Issue

In certprofile-import if the config file contains two profileId directives with different
values, the profile can be imported under an incorrect ID.

e.g. if profile config contains:

profileId=test1
profileId=test2

And you import the profile into FreeIPA as test1, i.e. ipa certprofile-import test1 ...,
then the profile will be imported into Dogtag as test2. The actual certprofile-import operation fails:

# ipa certprofile-import test1 --file test1.cfg --store 1 --desc test1
ipa: ERROR: Request failed with status 500: Non-2xx response from CA REST API: 500. 
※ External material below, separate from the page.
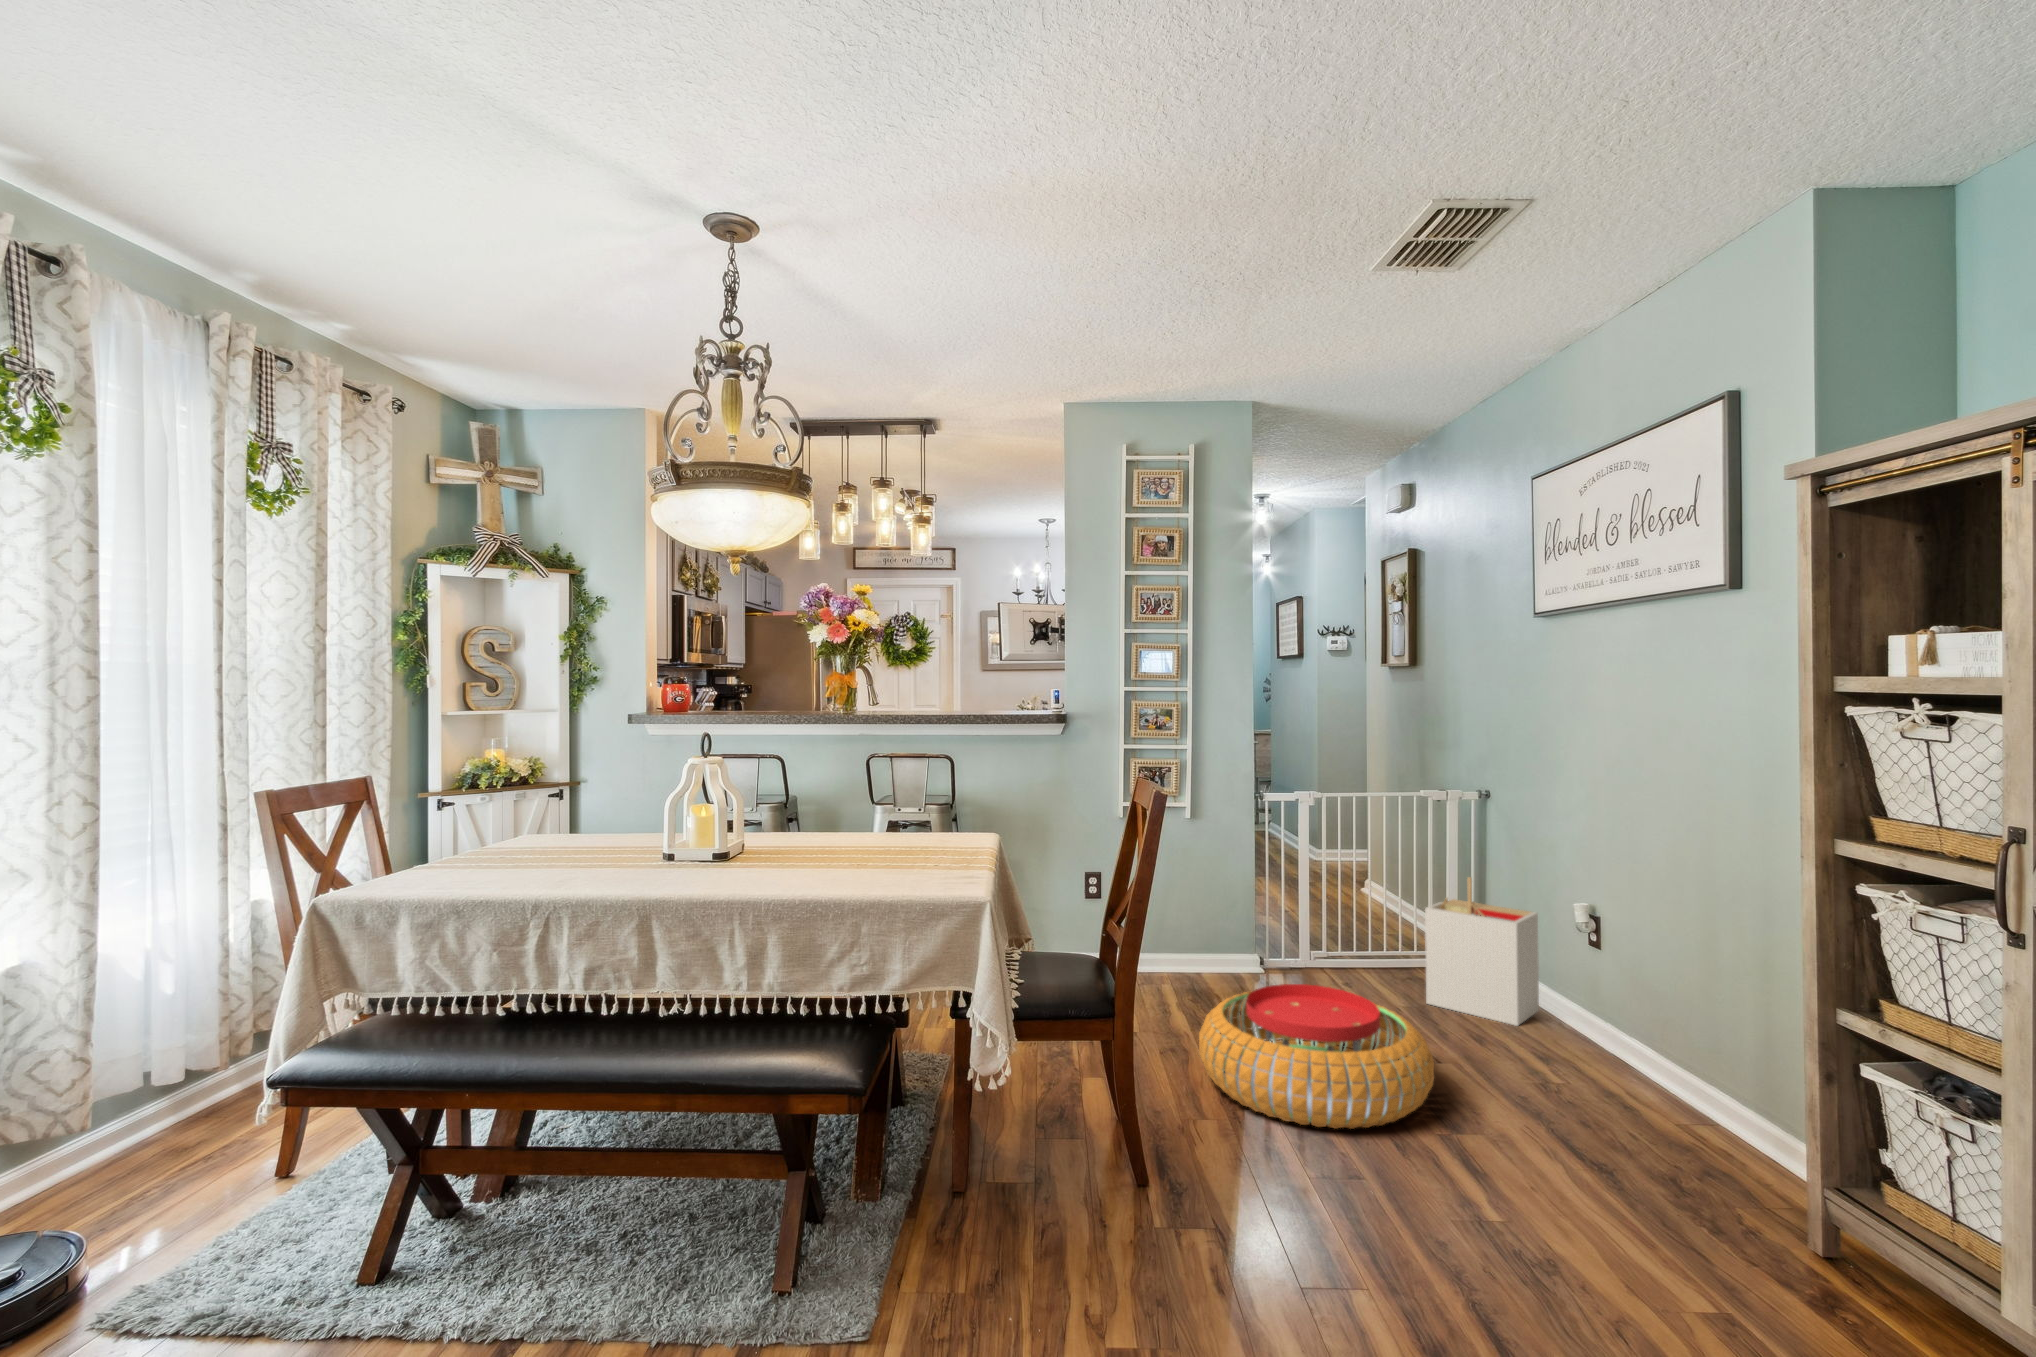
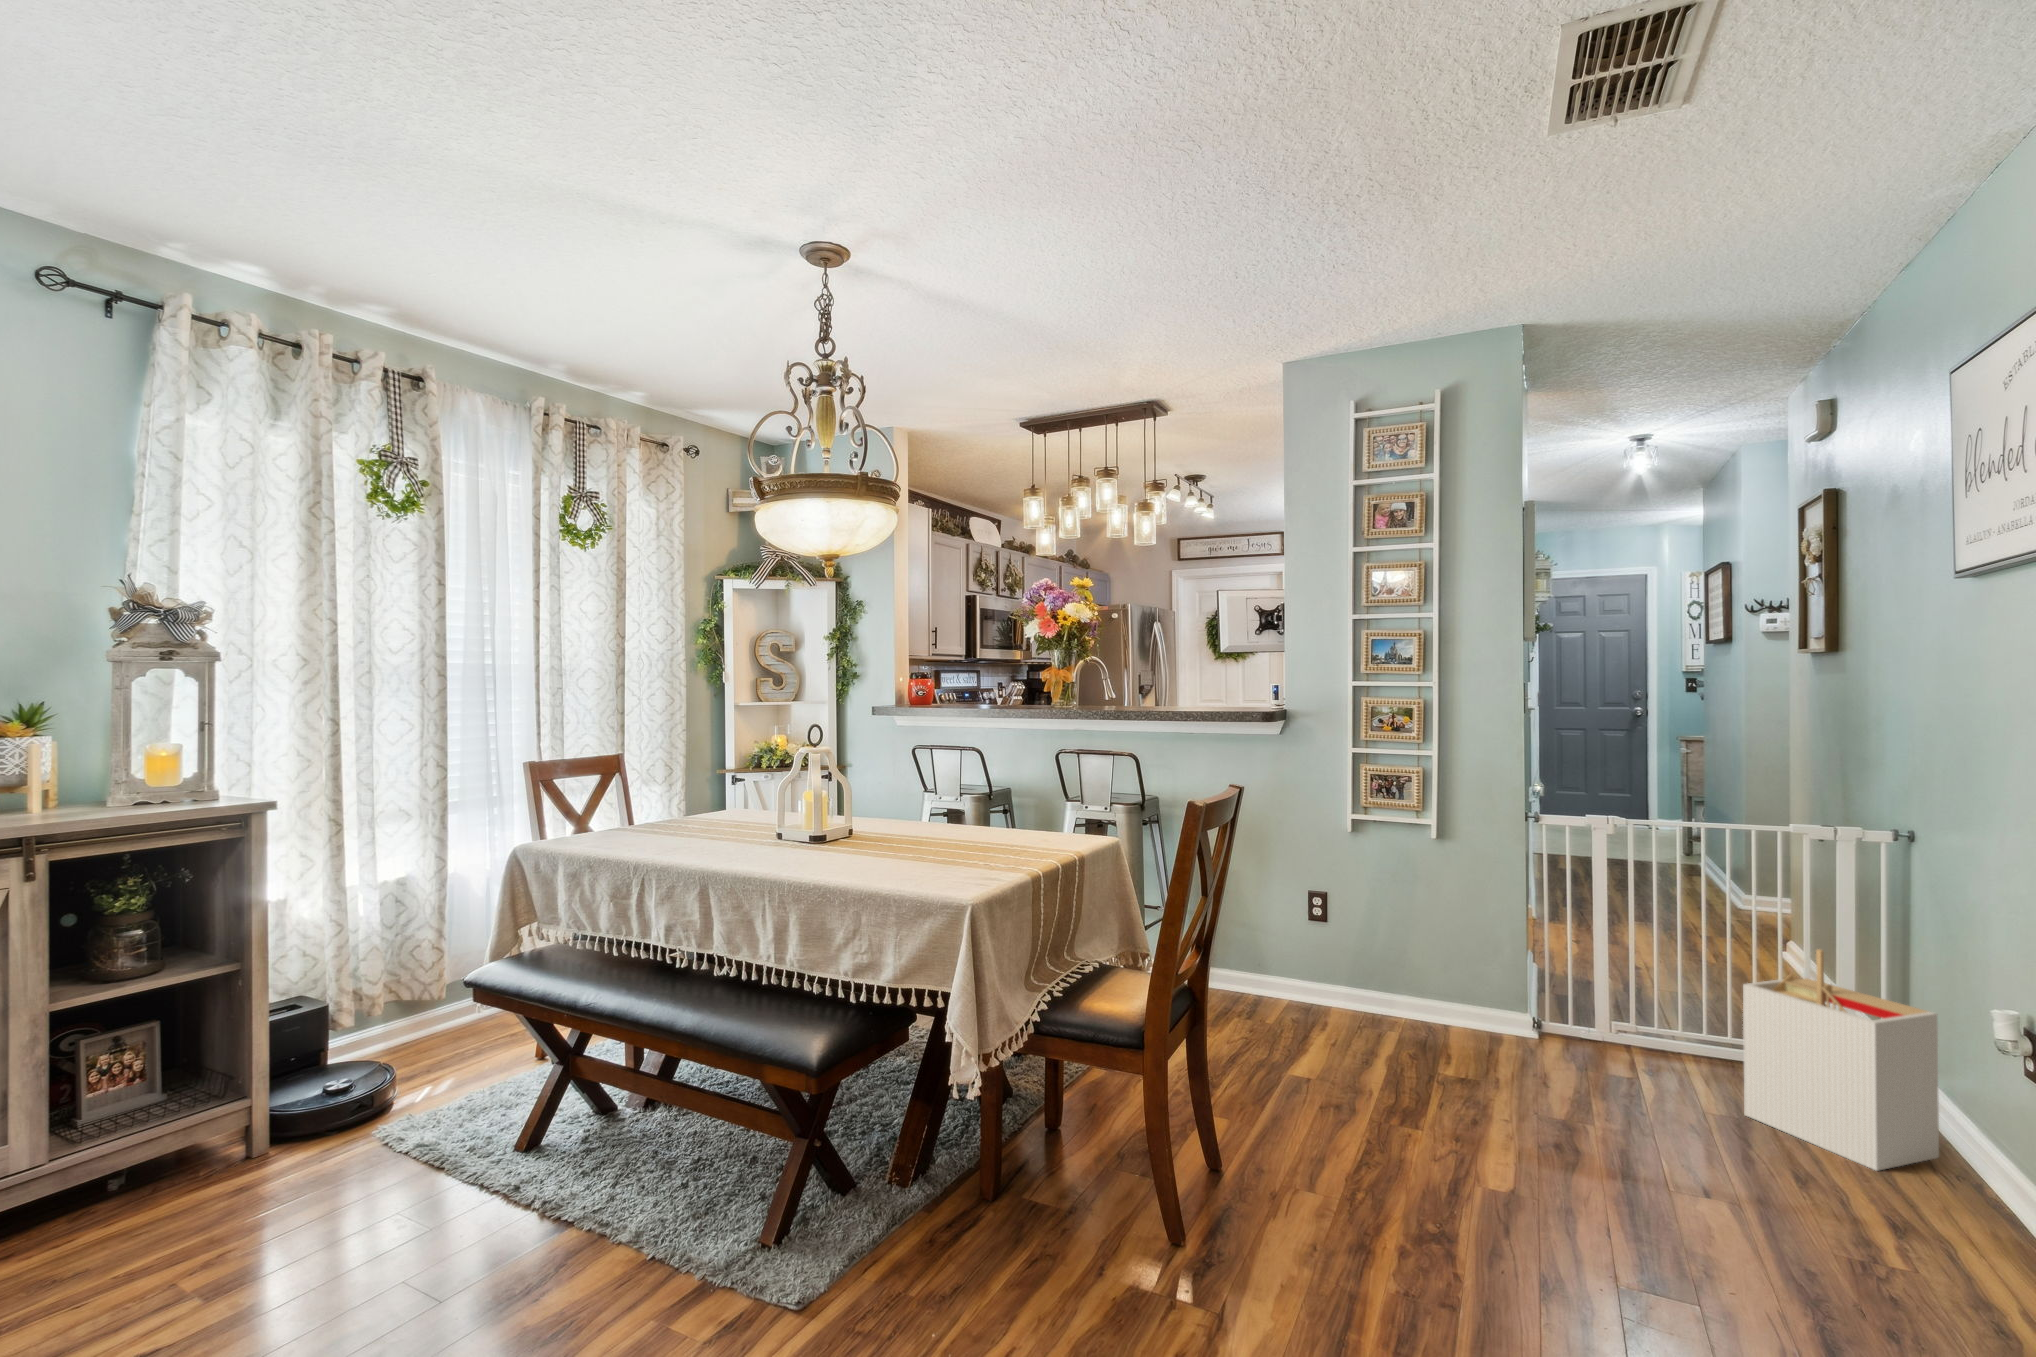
pouf: present [1199,984,1434,1129] -> none [1327,1049,1638,1247]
And no IPA entry for the profile has been created (either as test1 or test2):

# ipa certprofile-show test1
ipa: ERROR: test1: Certificate Profile not found
# ipa certprofile-show test2
ipa: ERROR: test2: Certificate Profile not found

But the profile HAS been imported into Dogtag, as test2

# ldapsearch -D cn=directory\ manager -w secret123 -b 'ou=certificateProfiles,ou=ca,o=ipaca' 1.1 |grep test
# test2, certificateProfiles, ca, ipaca
dn: cn=test2,ou=certificateProfiles,ou=ca,o=ipaca

A subsequent attempt to issue a cert using profile test1 fails:

# ipa cert-request --principal alice --profile test1 alice.csr                                                   
ipa: ERROR: Request failed with status 400: Non-2xx response from CA REST API: 400. Profile test1 Not Found

This operation against Dogtag should probably not even have been attempted, since no
IPA object for the profile was created.

Similarly, attempting to issue using test2 also fails, because that profile has not been
enabled yet:

# ipa cert-request --principal alice --profile test2 alice.csr                                                   
ipa: ERROR: Request failed with status 400: Non-2xx response from CA REST API: 400. Profile test2 not enabled

And again, it should probably not have even been attempted.

Expected behavior

The presense of two profileId directives in the profile configuration should be detected by FreeIPA, and the configuration rejected.